John Portman's Mariott Marquis Atlanta. Image via Wikimedia

一个接一个的暴行发生了——这一切都是因为这个不可原谅的欠考虑的项目。“波特曼的建筑既令人兴奋又无趣,”Michael Sorkin在华尔街日报中写道。“自相矛盾的是,他的建筑实际上是在向城市主义呐喊,却没有城市主义的感觉……就像巨型宇宙飞船,与城市近距离接触,但又不是太近。”所有反对替代方案的理由(太耗时,太昂贵,太迟了)当时听起来都很空洞,如今只剩下旧时代广场的残留遗迹。

这些项目也树立了危险的先河,为迫切希望重振萎靡的市中心的开发商和市政官员提供了一个准则。所谓的公私合作的伙伴关系,实际上是公共资助的私人开发项目。毫无疑问,波特曼的项目是为了能拍出一些引人注目的照片(今天在建筑博客上看起来仍然令人眼花缭乱),但最终的结果往往是糟糕的城市场所。

更糟糕的是,他们非但没有恢复原本计划的市中心,反而形成了一种障碍。有充分的理由相信:过度拆除日益衰退的城市肌理,用一次性的大规模建筑替换,永远不会让一座城市复兴。它只是简单地用一种单一的没有效果的方式来代替城市的多种用途。所谓的“萎缩的城市”也是如此,有很多完全可行的建筑物被拆除。

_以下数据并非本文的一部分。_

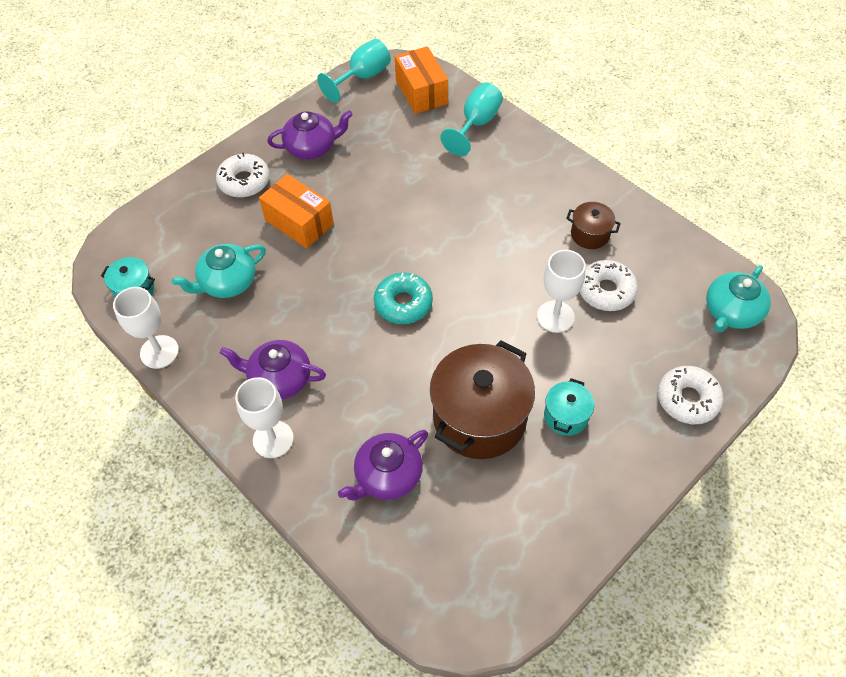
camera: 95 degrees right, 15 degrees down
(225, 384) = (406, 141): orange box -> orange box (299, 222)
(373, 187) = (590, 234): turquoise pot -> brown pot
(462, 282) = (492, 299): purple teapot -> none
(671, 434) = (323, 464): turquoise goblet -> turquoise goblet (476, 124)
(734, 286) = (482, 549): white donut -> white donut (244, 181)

大规模的拆迁从来没有遏制住经济的萎缩;事实上,他们还加剧了这个问题。更明智、成本更低的策略应该是在社区层面投资,以遏制城市萎缩。

一次又一次,波特曼的承诺都是海市蜃楼,他从未兑现过他的承诺,他在建筑上的轰动模糊了对城市的破坏。几乎在每个项目中,都有一些曾指出政府官员和房地产开发商欺骗行为的声音被淹没,而这些人才是真正的赢家。一个共同的主线贯穿所有的这一切。“对于每一个复杂的问题,”H.L. Mencken曾经说过,“都有一个清晰、简单,但却错误的答案。”

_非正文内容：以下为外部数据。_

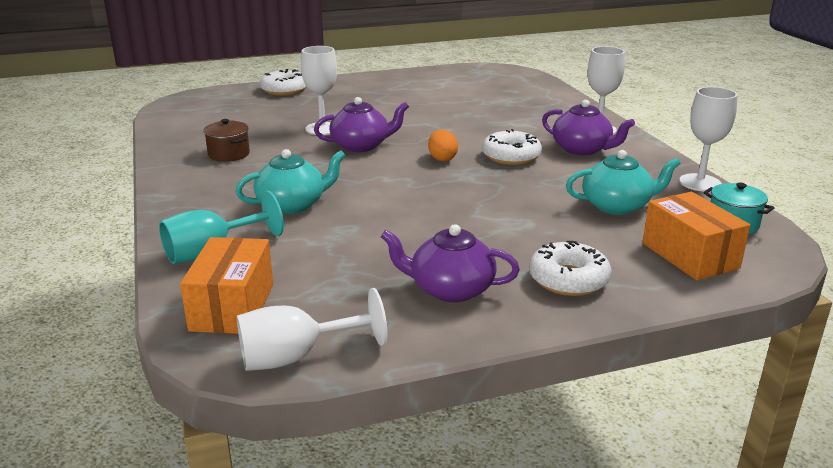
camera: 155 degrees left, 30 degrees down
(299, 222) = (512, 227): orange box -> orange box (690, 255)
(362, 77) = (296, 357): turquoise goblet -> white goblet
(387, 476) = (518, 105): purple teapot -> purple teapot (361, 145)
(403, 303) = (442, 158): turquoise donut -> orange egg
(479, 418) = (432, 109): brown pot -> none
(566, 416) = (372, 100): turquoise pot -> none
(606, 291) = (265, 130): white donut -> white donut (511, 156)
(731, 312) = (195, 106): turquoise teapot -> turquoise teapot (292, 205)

这篇文章最初发表在《Common Edge》上,“底特律能从约翰•波特曼的文艺复兴中心的影响中彻底恢复吗?”8月28日发表了一篇后续文章,题为“对约翰•波特曼的批评性重新评估?不,他的建筑是坚决反城市主义的”。

约翰•波特曼,著名美国建筑师,逝世于2017年12月29日。他以其在美国和全球的广泛作品而闻名,建筑通常围绕中庭设计。

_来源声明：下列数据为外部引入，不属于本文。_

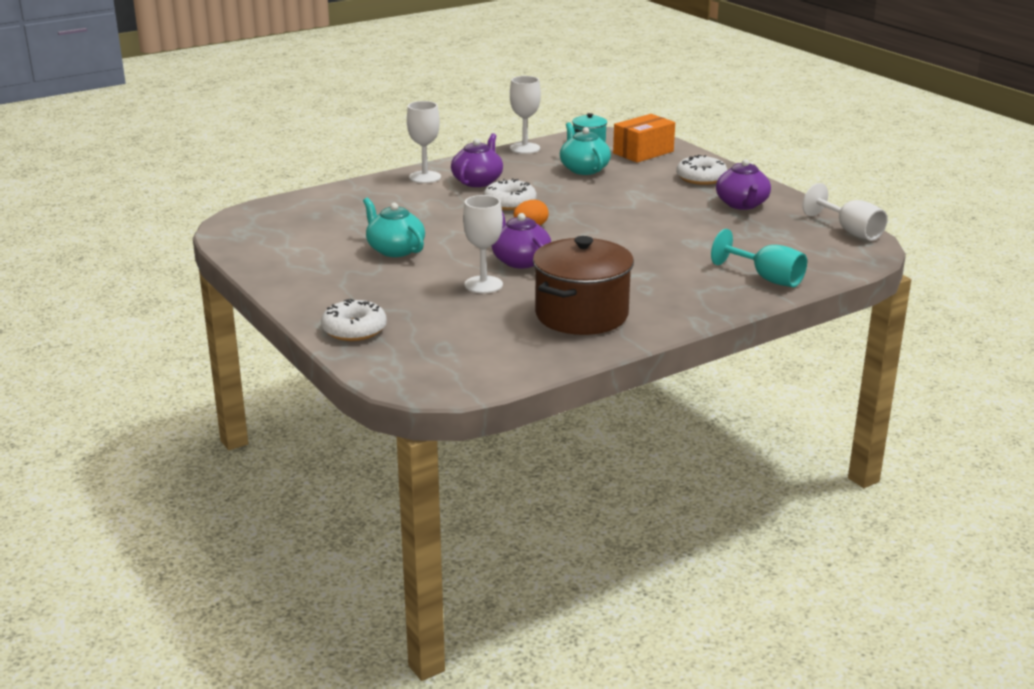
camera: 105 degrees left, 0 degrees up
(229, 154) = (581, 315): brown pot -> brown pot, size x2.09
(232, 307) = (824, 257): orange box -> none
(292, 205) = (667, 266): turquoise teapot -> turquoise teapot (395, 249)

One outrage after another occurred—all for an inexcusably ill-conceived project. “Mr. Portman’s buildings are exciting without being interesting,” wrote Michael Sorkin in the Wall Street Journal. “Paradoxically, his buildings, which practically scream their aspirations to urbanism, are virtually without a sense of urbanism…like giant spaceships, offering close encounters with the city but not too close.” All of the arguments against the build-over alternative (too time consuming, too costly, too late in the process), rang hollow then, and still do. Today only remnants of the old Times Square remain.
These projects also set dangerous precedents, providing a formula for both developers and city officials, desperate to revive their sagging downtowns. Called public-private partnerships, they were in fact publicly subsidized private developments. The Portman projects, no doubt, made for dramatic photos (some still look dazzling today on architecture blogs), but often were dreadful urban places.
Worse still, rather than revive their intended downtowns, they were often impediments to it. And for good reason: excessive demolition of declining urban fabric, and its large-scale replacement with a single-use never regenerates a city. It simply replaces a multitude of uses with a single, often sterile, one. The same is true for so-called “shrinking cities,” where far too many perfectly viable buildings were demolished. Massive demolitions have never stemmed the shrinking; in fact, they exacerbated the problem. The wiser and far cheaper strategy would have been to invest on the neighborhood level in stemming the shrinkage.
Over and over, the Portman promise was a mirage, never living up to its promise, its architectural splash obliterating its urban damage. In virtually every project, voices raised pointing out the deceptions were drowned out by a combination of public officials and real estate developers who were ultimately the real winners. A common thread runs through all of this. “For every complex problem,” H.L. Mencken once said, “there is an answer that is clear, simple and wrong.”
This article was originally published on Common Edge as "Will Detroit ever Fully Recover from John Portman's Renaissance Center?" The article is a follow-up to a piece published on 28 August, entitled "A Critical Reassessment of John Portman? No, His Buildings Were Resolutely Anti-Urban."
John Portman, the famed American architect, died 29 December 2017. He is known for his extensive portfolio across the US and the globe, often featuring buildings designed around atriums.